When asked if he is disappointed, Mr Ahwoi stated that he is “extremely thrilled” with how well the Program has taken off.
“We missed the target,” he conceded to host Johnnie Hughes on TV3‘s New Day on Thursday, June 2.
“It should have made me feel very sad, but I am very happy. I am happy because even though we missed the target of 2020, by the time I was leaving the Ministry, a fairly good percentage of the country had access to electricity.”
He pointed out that the Programme caught on so well that it became a competition among chiefs and traditional communities.
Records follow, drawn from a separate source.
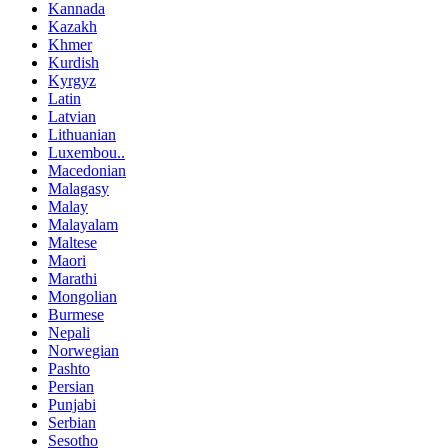
Kannada
Kazakh
Khmer
Kurdish
Kyrgyz
Latin
Latvian
Lithuanian
Luxembou..
Macedonian
Malagasy
Malay
Malayalam
Maltese
Maori
Marathi
Mongolian
Burmese
Nepali
Norwegian
Pashto
Persian
Punjabi
Serbian
Sesotho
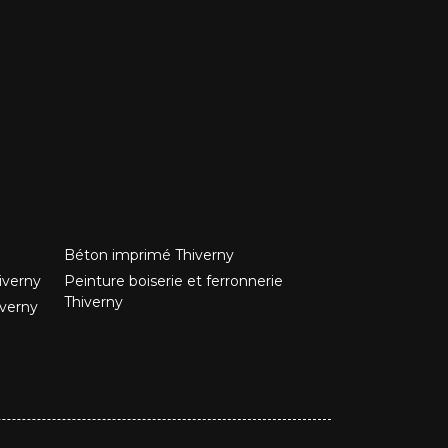
Béton imprimé Thiverny
iverny
Peinture boiserie et ferronnerie
Thiverny
iverny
“Later on, it became a competition among chiefs and then also a competition among political parties. Every political party wanted to be associated with rural electrification and then in their manifestos and campaigns, they could say that when we come we will continue with rural electrification.”
Significantly, it was during the tenure of Mr Ahwoi that electricity was extended to the Upper East, Upper West, Northern and then Brong Ahafo regions.
He expressed happiness that the programme “is one of the few projects in this country which was not abandoned by successive governments. They continued with it and it caught on very well”.
Ato Ahwoi was speaking ahead of the launch of a collective biography co-authored by him and his siblings – Kwesi Ahwoi, Kwamena Ahwoi, Mrs Ama Twum, Mrs Efua Bram-Larbi, Mrs Agnes Appiagyei-Dankah and Mrs Adoma Bartels-Kodwo.
The book is titled ‘The Children of House No. D13 South Suntresu Kumasi’.